PROBLEM DETAILS: Transcribe the data from its first line through the line containing "zintuigen te prikkelen. Neem de tijd om", inclusive, reproducing each line without alteration.

DATA EXTRACTS:
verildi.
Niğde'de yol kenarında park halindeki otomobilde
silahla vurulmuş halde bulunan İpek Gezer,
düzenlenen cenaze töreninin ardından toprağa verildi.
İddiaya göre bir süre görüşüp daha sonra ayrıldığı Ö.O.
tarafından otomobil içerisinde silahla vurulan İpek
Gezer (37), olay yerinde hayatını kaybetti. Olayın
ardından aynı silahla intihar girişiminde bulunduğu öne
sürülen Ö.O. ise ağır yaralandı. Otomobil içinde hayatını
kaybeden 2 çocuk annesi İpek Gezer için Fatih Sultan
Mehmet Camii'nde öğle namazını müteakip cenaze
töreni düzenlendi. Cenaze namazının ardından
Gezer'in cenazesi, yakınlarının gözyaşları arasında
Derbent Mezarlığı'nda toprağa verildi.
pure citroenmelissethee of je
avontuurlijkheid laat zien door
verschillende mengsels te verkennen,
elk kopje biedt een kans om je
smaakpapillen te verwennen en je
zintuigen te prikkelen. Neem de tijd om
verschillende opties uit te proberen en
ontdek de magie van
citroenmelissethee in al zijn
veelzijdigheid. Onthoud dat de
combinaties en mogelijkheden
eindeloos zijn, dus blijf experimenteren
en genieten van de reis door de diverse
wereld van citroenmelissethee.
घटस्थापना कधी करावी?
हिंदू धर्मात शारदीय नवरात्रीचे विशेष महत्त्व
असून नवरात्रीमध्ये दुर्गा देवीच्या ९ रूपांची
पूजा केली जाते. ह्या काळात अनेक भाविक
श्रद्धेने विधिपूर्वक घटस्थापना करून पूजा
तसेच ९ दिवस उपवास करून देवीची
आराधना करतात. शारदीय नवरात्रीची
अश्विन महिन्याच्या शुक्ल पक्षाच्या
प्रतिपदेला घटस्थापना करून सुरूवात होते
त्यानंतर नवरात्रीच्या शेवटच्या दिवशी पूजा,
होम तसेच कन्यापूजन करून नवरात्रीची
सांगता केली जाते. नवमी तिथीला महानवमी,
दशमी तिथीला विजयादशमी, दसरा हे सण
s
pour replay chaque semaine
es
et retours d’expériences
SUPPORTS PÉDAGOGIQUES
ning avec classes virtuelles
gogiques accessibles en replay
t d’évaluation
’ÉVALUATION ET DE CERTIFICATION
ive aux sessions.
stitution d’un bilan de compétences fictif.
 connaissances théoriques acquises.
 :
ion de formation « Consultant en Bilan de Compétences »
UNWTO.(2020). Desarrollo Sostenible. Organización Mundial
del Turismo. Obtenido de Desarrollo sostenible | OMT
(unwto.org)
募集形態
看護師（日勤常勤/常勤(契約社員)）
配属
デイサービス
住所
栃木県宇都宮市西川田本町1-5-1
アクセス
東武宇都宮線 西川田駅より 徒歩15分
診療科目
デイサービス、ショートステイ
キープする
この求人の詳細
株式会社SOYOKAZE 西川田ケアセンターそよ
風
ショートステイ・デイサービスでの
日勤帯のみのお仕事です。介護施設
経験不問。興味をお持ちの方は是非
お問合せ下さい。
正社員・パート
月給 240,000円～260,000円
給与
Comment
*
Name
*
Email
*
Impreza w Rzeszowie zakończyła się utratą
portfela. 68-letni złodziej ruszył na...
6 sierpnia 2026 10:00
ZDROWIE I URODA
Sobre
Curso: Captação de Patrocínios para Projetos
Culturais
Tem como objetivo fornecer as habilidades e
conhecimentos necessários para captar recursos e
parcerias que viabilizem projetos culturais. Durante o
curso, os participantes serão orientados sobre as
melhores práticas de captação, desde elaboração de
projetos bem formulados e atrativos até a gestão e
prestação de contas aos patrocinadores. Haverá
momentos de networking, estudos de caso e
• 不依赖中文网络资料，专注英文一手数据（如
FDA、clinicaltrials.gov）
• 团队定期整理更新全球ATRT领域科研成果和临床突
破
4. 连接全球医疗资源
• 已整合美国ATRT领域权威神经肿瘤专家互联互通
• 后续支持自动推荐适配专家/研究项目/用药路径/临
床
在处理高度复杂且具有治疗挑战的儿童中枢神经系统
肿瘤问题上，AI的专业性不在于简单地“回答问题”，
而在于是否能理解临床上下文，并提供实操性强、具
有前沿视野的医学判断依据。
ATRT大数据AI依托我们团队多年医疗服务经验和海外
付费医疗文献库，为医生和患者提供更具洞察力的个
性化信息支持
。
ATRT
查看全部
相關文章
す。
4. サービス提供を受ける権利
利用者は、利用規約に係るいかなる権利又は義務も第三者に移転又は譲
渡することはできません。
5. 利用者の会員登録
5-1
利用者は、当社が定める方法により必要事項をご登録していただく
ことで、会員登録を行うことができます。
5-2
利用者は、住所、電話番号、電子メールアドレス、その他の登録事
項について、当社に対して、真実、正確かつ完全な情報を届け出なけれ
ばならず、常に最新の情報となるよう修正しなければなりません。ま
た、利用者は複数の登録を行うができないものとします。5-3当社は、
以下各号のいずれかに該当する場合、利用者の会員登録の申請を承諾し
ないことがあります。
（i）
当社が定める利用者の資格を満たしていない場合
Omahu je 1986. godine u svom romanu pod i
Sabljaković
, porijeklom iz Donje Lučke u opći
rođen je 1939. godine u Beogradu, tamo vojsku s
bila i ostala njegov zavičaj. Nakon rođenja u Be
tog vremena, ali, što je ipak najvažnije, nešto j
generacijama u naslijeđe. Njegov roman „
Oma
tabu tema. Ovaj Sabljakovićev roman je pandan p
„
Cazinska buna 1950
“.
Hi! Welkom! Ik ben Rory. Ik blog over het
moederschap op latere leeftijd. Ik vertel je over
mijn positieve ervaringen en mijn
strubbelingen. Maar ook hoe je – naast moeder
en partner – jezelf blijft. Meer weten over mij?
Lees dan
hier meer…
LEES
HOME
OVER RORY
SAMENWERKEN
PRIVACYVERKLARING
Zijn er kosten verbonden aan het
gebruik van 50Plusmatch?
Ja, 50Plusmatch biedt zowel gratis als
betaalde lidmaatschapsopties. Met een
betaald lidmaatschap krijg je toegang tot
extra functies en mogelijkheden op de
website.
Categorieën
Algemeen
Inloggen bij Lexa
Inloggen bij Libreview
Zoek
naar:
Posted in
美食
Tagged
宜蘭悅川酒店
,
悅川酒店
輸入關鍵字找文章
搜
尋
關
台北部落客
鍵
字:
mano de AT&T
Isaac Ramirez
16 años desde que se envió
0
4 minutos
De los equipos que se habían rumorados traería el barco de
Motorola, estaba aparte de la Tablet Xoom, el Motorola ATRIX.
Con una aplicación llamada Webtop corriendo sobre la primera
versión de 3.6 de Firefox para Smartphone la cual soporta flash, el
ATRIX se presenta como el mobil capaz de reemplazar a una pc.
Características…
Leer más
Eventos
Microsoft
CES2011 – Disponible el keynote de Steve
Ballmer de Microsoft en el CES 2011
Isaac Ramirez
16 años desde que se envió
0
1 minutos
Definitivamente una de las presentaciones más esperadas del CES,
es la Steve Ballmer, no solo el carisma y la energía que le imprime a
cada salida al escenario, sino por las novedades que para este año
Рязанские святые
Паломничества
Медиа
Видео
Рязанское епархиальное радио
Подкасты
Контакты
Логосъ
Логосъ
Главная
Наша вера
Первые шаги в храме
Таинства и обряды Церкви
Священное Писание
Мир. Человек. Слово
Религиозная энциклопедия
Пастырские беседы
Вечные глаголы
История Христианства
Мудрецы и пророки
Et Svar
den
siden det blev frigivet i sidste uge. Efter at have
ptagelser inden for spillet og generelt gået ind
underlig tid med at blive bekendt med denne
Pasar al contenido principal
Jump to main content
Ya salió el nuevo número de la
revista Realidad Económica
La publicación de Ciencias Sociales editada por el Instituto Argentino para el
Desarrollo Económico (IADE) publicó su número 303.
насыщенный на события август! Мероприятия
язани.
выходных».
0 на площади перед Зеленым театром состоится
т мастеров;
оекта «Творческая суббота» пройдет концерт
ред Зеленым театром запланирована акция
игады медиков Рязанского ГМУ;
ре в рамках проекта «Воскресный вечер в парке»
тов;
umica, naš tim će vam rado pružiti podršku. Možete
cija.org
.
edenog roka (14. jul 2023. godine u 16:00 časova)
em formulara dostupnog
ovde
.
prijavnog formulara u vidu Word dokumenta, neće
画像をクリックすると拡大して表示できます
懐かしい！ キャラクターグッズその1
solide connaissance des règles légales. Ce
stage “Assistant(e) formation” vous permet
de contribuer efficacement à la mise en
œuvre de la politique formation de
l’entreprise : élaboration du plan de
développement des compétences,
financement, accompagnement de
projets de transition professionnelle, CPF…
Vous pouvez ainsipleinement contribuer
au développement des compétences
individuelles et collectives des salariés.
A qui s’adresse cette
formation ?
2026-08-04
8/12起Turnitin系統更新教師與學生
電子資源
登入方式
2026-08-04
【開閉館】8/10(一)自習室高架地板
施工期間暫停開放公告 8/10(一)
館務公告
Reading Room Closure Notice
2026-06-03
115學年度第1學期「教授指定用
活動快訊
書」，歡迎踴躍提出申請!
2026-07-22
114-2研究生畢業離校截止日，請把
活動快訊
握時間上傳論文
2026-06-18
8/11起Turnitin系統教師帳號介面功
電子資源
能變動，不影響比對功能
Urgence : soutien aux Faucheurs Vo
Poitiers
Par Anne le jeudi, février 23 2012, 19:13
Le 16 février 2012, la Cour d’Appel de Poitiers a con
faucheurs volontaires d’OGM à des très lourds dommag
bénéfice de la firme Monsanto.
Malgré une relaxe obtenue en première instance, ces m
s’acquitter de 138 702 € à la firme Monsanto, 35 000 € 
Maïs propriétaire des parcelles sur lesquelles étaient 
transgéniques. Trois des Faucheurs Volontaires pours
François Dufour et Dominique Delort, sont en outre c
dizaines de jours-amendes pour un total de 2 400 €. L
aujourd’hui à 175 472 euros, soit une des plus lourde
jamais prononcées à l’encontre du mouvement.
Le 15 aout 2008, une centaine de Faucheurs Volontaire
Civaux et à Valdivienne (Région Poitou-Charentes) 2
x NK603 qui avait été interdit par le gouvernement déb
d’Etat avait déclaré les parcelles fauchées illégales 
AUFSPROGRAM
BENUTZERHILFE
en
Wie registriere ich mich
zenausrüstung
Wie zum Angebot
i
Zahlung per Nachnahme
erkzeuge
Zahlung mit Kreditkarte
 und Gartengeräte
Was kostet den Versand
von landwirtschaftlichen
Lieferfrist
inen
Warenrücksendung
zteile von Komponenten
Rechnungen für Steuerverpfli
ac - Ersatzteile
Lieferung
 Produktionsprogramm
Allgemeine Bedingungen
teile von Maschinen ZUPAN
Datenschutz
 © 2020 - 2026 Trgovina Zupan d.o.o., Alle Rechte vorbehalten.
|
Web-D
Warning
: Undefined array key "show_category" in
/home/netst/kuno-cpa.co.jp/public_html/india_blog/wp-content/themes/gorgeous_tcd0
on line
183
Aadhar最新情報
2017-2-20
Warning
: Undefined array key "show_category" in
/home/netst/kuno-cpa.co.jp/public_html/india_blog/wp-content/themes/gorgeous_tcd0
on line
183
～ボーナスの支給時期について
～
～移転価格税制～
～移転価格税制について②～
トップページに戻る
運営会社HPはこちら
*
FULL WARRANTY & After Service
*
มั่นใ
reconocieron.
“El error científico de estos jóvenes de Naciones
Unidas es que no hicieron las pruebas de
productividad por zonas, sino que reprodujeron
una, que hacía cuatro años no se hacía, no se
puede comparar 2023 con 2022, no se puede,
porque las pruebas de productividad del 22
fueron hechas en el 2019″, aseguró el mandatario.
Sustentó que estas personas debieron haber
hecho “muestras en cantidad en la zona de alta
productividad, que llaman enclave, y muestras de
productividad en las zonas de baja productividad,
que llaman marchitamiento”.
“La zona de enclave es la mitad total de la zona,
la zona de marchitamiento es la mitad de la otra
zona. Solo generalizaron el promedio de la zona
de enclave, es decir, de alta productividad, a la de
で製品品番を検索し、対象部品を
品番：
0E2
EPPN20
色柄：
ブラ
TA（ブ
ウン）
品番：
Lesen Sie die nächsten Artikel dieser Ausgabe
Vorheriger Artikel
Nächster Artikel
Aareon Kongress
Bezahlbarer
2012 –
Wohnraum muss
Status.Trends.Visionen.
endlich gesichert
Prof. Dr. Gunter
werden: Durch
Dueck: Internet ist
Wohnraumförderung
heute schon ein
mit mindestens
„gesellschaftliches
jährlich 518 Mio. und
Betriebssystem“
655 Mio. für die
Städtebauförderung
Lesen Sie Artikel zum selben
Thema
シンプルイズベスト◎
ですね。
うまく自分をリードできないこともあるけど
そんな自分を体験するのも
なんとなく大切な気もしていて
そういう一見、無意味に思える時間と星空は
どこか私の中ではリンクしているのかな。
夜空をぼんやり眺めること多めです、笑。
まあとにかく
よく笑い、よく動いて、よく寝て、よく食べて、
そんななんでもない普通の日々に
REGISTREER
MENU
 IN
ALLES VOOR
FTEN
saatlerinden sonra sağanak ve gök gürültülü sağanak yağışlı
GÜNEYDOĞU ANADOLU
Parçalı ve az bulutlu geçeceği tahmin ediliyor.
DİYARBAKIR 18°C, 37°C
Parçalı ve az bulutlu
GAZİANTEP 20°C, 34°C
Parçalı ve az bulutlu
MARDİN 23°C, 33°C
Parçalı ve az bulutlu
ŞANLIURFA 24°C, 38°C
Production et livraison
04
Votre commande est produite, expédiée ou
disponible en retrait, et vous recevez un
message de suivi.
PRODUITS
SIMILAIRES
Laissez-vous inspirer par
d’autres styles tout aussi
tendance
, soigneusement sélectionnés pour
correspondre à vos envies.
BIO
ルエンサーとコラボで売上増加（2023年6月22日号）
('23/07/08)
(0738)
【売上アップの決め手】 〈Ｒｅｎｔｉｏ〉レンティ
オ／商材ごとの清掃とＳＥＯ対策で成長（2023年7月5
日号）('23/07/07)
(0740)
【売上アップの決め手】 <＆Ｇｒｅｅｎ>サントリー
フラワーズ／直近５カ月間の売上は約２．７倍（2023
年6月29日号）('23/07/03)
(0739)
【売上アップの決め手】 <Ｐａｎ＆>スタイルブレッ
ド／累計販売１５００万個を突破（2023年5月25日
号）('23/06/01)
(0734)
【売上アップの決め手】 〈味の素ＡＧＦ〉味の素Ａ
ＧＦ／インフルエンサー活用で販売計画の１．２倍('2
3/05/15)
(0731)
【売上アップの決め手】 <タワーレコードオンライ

SOLUTION FOR THIS PROBLEM:
verildi.
Niğde'de yol kenarında park halindeki otomobilde
silahla vurulmuş halde bulunan İpek Gezer,
düzenlenen cenaze töreninin ardından toprağa verildi.
İddiaya göre bir süre görüşüp daha sonra ayrıldığı Ö.O.
tarafından otomobil içerisinde silahla vurulan İpek
Gezer (37), olay yerinde hayatını kaybetti. Olayın
ardından aynı silahla intihar girişiminde bulunduğu öne
sürülen Ö.O. ise ağır yaralandı. Otomobil içinde hayatını
kaybeden 2 çocuk annesi İpek Gezer için Fatih Sultan
Mehmet Camii'nde öğle namazını müteakip cenaze
töreni düzenlendi. Cenaze namazının ardından
Gezer'in cenazesi, yakınlarının gözyaşları arasında
Derbent Mezarlığı'nda toprağa verildi.
pure citroenmelissethee of je
avontuurlijkheid laat zien door
verschillende mengsels te verkennen,
elk kopje biedt een kans om je
smaakpapillen te verwennen en je
zintuigen te prikkelen. Neem de tijd om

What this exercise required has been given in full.